RAFT-3D: Scene Flow using Rigid-Motion Embeddings
This work provides a substantial improvement in scene flow estimation for computer vision researchers and applications requiring accurate 3D motion understanding, particularly in autonomous driving and robotics.
This paper tackles the problem of scene flow, which involves estimating pixel-wise 3D motion from stereo or RGB-D video frames. The proposed RAFT-3D model significantly improved accuracy on FlyingThings3D from 34.3% to 83.7% and achieved a lower error of 5.77 on KITTI compared to the previous best of 6.31.

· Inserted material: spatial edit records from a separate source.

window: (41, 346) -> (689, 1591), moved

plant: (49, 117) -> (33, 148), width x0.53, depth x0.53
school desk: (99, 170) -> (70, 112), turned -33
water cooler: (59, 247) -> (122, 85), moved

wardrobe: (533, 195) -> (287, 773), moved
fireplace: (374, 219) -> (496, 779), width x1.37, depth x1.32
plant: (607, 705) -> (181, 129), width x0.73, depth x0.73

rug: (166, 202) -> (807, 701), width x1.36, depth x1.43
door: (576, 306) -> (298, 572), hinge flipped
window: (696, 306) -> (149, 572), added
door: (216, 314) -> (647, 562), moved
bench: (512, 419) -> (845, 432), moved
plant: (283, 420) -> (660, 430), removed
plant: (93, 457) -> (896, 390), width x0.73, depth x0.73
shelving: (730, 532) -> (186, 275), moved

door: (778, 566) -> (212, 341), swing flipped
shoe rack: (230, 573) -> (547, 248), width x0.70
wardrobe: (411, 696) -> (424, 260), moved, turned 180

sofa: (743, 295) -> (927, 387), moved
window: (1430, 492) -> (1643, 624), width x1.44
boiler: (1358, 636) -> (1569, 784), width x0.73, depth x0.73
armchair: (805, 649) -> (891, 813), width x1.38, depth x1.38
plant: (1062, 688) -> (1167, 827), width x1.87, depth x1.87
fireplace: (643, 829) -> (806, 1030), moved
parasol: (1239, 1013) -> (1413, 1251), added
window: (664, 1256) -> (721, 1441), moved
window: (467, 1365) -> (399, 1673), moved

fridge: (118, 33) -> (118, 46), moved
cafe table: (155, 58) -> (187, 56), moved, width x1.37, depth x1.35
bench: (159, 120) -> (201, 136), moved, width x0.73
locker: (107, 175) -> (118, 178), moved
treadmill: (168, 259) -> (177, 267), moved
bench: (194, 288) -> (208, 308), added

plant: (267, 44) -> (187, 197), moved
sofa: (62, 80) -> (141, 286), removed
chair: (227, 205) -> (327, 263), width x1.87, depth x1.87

We address the problem of scene flow: given a pair of stereo or RGB-D video frames, estimate pixelwise 3D motion. We introduce RAFT-3D, a new deep architecture for scene flow. RAFT-3D is based on the RAFT model developed for optical flow but iteratively updates a dense field of pixelwise SE3 motion instead of 2D motion. A key innovation of RAFT-3D is rigid-motion embeddings, which represent a soft grouping of pixels into rigid objects. Integral to rigid-motion embeddings is Dense-SE3, a differentiable layer that enforces geometric consistency of the embeddings. Experiments show that RAFT-3D achieves state-of-the-art performance. On FlyingThings3D, under the two-view evaluation, we improved the best published accuracy (d < 0.05) from 34.3% to 83.7%. On KITTI, we achieve an error of 5.77, outperforming the best published method (6.31), despite using no object instance supervision. Code is available at https://github.com/princeton-vl/RAFT-3D.